The latest issue of Mother Panic arrived last week in shops, bringing in artist John Paul Leon in the rotation of duties on the series, and to great effect. Written by Jody Houser, with colors by great Dave Stewart and letters by John Workman, issue #7 stands as a particularly good example of what the series is capable of, and may even represent the best work on the title so far.
Published in the Young Animal line of comics curated by Gerard Way at DC Comics, Mother Panic introduces a new vigilante-style character to the gloomy streets of Gotham, and is a title that has always showed a lot of promise. That promise seems to be really paying off issue by issue of late.
In issue #7, Violet Paige, heiress and trained cyborg super-soldier gone rogue, struggles with the ongoing questions of just what she should do in her newly created role of a white-masked avenging angel. What boundaries should she set for herself, and just how much of the city’s safety should she feel rests on her shoulders?

■ REQUIRED ACTION A:
Repeat the Mother Panic review word for word, everything from "The latest issue" down to "title so far.".
■ REQUIRED ACTION B:
Go on with the review of Mother Panic issue #7, picking up right after its final sentence.
The listing has no connection to the Mother Panic review.

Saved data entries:
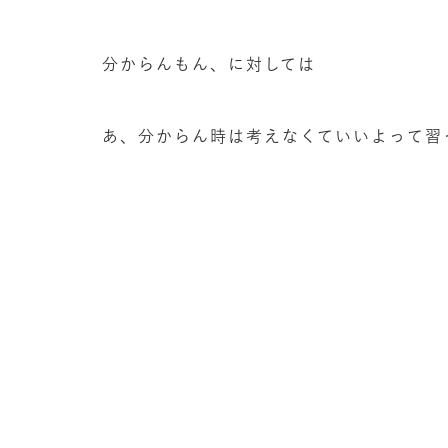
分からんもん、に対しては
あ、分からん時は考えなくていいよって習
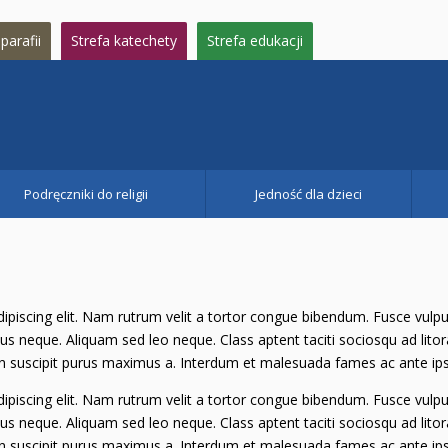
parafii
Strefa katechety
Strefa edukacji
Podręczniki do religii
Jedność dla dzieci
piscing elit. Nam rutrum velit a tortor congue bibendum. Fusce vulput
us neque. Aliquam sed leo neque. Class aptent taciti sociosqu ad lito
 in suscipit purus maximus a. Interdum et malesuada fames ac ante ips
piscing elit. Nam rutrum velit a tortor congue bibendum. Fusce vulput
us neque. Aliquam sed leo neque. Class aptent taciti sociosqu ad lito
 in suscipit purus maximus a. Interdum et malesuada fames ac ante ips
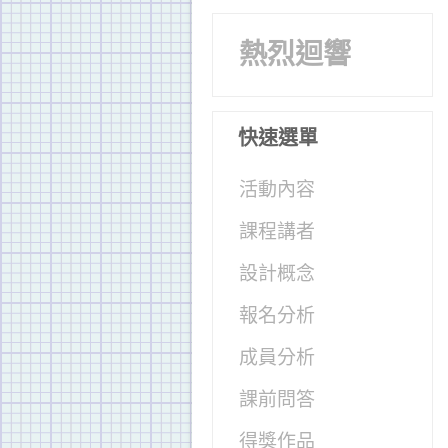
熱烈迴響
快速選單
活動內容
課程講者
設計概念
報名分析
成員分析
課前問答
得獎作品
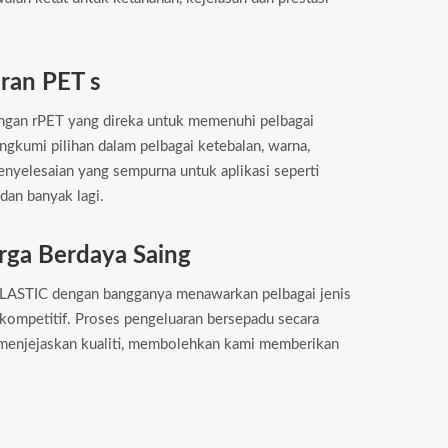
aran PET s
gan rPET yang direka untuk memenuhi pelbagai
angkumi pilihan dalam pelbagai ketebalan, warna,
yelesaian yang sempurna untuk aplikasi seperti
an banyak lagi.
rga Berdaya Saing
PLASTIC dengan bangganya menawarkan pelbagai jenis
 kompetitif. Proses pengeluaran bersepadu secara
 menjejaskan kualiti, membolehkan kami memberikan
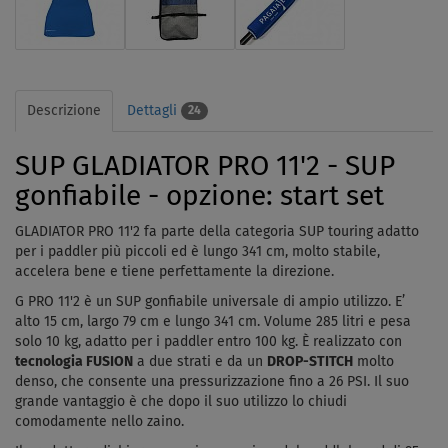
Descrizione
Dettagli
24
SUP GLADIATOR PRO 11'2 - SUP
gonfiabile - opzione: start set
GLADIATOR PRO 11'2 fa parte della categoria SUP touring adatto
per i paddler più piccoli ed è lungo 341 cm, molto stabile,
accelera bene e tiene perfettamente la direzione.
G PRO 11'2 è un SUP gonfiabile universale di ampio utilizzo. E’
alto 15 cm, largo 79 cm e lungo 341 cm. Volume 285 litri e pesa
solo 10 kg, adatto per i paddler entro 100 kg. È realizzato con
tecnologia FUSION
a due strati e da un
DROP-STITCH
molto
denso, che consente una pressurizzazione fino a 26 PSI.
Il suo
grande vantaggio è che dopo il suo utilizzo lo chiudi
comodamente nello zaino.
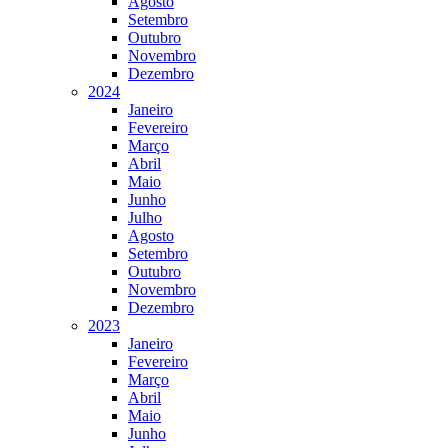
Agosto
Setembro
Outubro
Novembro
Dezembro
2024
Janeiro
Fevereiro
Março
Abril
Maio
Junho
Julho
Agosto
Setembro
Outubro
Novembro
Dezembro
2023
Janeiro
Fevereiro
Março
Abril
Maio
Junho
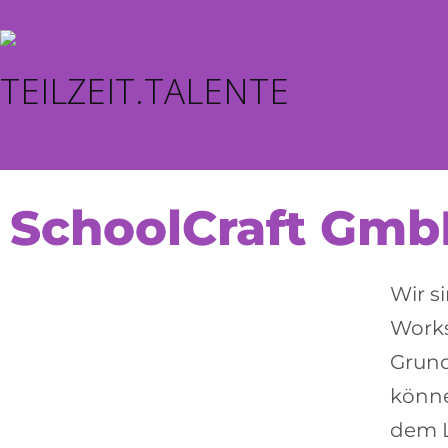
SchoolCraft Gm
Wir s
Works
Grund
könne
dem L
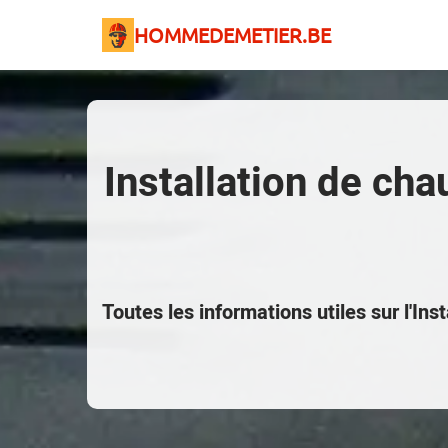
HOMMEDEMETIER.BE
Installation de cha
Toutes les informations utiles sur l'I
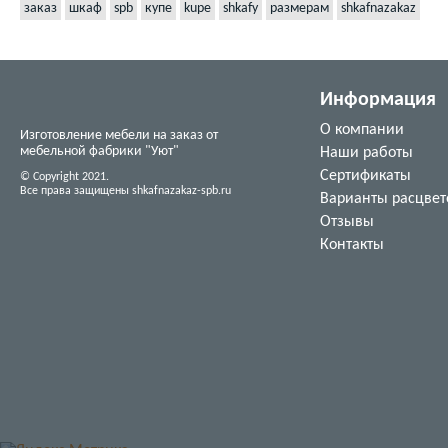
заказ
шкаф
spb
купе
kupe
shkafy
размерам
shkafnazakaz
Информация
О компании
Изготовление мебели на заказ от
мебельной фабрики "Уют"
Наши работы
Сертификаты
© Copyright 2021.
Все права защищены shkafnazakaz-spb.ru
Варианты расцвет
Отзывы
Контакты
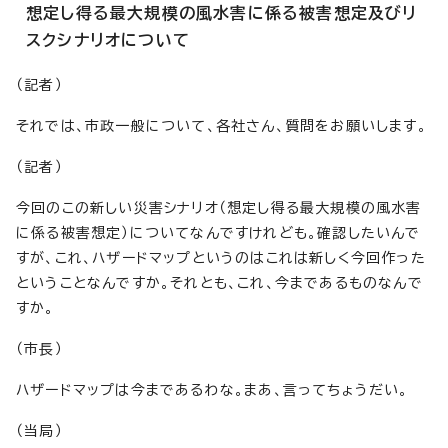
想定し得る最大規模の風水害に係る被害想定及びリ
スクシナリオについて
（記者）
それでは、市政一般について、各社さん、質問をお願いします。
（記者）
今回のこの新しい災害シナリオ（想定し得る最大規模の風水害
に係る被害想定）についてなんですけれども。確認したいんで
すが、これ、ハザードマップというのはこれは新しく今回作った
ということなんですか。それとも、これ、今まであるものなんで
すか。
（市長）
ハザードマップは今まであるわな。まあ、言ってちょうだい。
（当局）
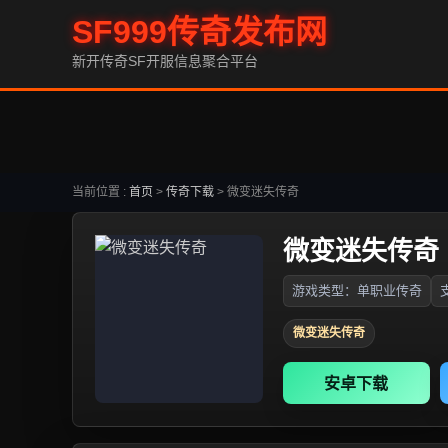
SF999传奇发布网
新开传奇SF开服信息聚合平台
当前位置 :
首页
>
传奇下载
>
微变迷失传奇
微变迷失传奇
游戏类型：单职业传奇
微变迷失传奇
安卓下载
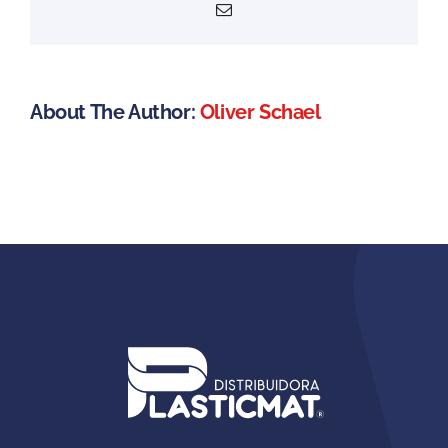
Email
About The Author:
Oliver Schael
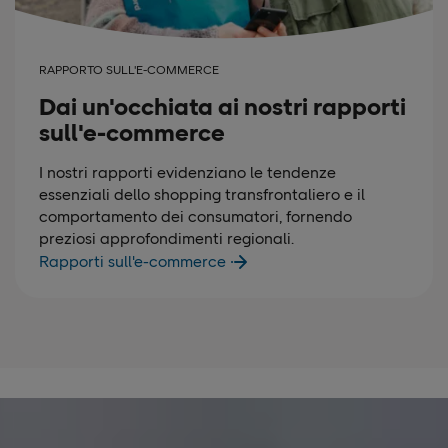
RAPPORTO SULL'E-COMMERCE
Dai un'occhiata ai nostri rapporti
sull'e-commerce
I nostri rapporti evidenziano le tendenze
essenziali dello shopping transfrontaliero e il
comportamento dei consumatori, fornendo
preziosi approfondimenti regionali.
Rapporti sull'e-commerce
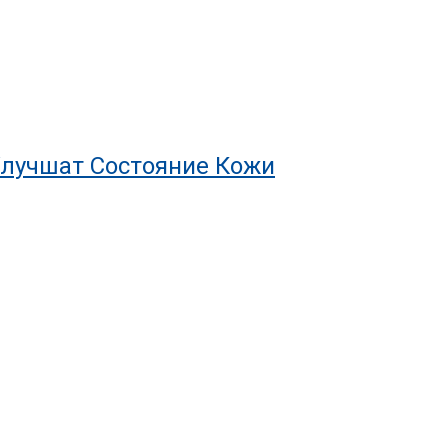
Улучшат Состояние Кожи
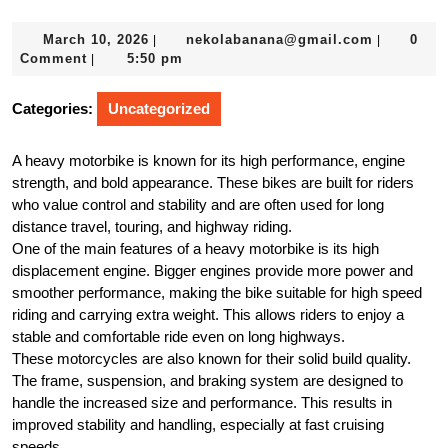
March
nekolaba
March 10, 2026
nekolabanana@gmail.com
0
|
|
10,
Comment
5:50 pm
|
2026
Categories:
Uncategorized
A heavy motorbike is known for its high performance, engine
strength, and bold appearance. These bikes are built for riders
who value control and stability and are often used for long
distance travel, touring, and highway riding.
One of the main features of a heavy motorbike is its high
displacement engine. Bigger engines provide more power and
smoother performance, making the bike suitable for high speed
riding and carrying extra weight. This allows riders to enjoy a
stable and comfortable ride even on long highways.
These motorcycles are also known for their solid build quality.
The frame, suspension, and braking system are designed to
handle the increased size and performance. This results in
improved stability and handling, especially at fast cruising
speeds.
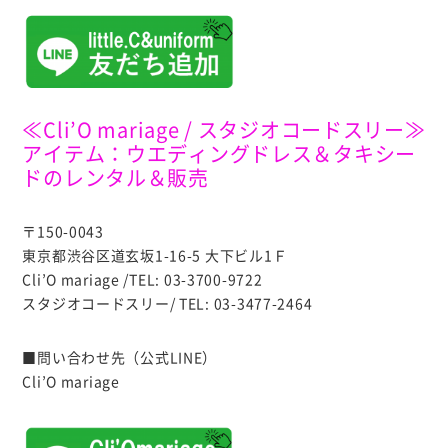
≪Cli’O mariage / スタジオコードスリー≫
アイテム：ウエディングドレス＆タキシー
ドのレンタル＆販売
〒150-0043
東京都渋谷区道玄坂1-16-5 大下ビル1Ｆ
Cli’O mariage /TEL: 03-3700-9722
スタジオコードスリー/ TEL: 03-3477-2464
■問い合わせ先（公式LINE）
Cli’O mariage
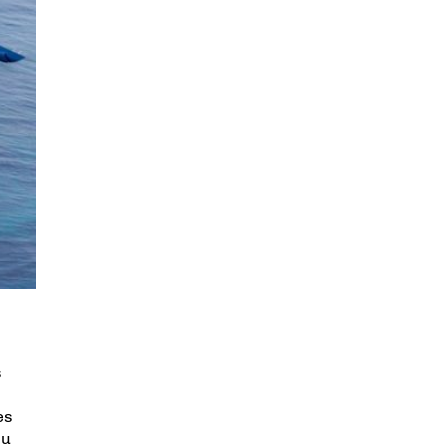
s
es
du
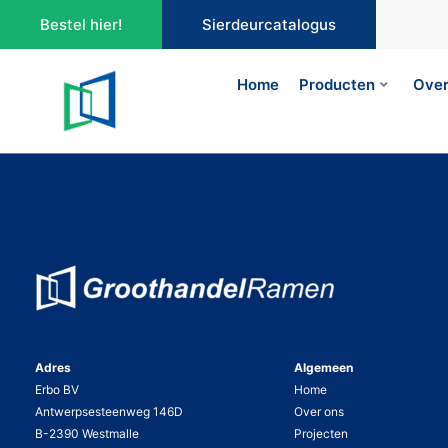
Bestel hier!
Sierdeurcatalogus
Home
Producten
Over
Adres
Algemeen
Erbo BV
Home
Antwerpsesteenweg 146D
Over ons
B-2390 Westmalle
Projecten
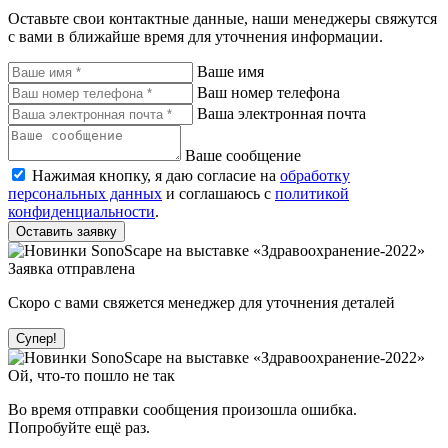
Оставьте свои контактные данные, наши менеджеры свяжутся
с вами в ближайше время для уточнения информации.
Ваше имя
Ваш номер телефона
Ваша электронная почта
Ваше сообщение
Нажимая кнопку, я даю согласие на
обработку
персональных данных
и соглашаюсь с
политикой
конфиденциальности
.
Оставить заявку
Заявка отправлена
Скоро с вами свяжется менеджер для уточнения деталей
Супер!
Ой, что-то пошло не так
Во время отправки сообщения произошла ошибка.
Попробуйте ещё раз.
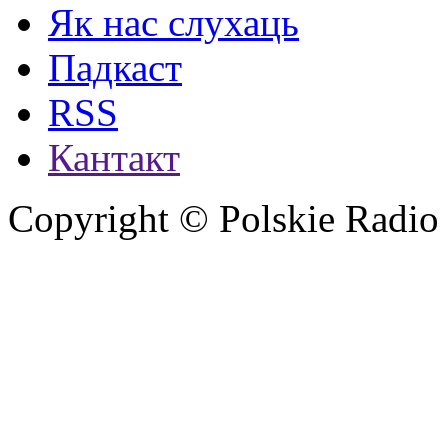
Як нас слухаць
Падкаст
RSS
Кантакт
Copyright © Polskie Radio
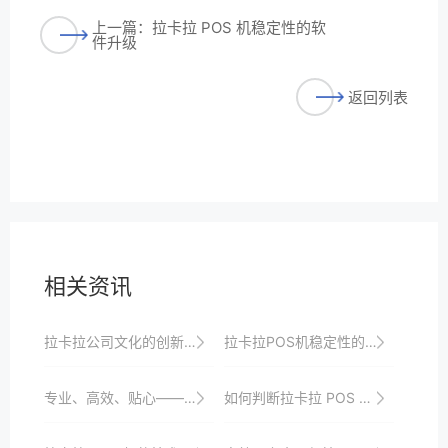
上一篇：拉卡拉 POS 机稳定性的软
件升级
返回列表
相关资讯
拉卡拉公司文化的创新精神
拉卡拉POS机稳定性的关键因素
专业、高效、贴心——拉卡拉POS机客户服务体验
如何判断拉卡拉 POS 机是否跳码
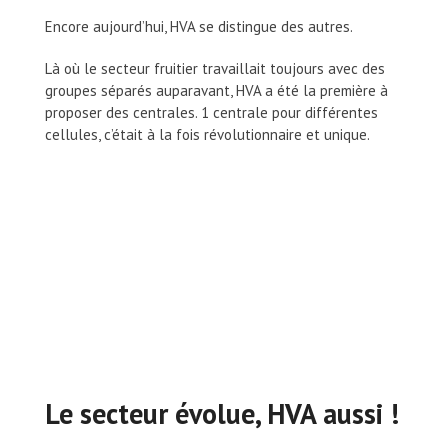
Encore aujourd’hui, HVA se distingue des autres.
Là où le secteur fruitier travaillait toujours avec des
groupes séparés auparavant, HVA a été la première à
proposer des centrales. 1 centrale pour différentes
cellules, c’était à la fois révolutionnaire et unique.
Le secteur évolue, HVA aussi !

■ EXERCISE OUTPUT A:
The latest issue of Mother Panic arrived last week in shops, bringing in artist John Paul Leon in the rotation of duties on the series, and to great effect. Written by Jody Houser, with colors by great Dave Stewart and letters by John Workman, issue #7 stands as a particularly good example of what the series is capable of, and may even represent the best work on the title so far.

■ EXERCISE OUTPUT B:
Her mentally ill mother often has very interesting and insightful things to say about Violet, cloaked in her fairy-tale-like musings, but one of them seems to be that Violet should, indeed, take up the mantle of a hero. This issue pursues that possibility when Violet finds herself a rescuer for a second time to a child she’s previously freed from enslavement. It pushes the issue of her own identity and she’s forced to ponder it more deeply.
Meanwhile, we get more flashbacks about the factors that shaped Violet physically and emotionally at the transformative school Gather House where students were specifically engineered, often with devastating and grotesque results. Violet’s cybernetics and conditioning, however, were seen as a success there. Are they still? Have her captors really “made” Violet in ways she can’t escape?
The title for this issue is “Victim Complex” and there’s a really satisfying ambiguity in the ways this issue of the comic orbits around that concept. It would be hard not to see Violet Paige as a victim, a child who was operated on 17 times, we learn, and thoroughly programmed. Can she ever get beyond that? Another play on words leaves you interpreting the fact that her victimhood has made her “complex”, which is certainly true.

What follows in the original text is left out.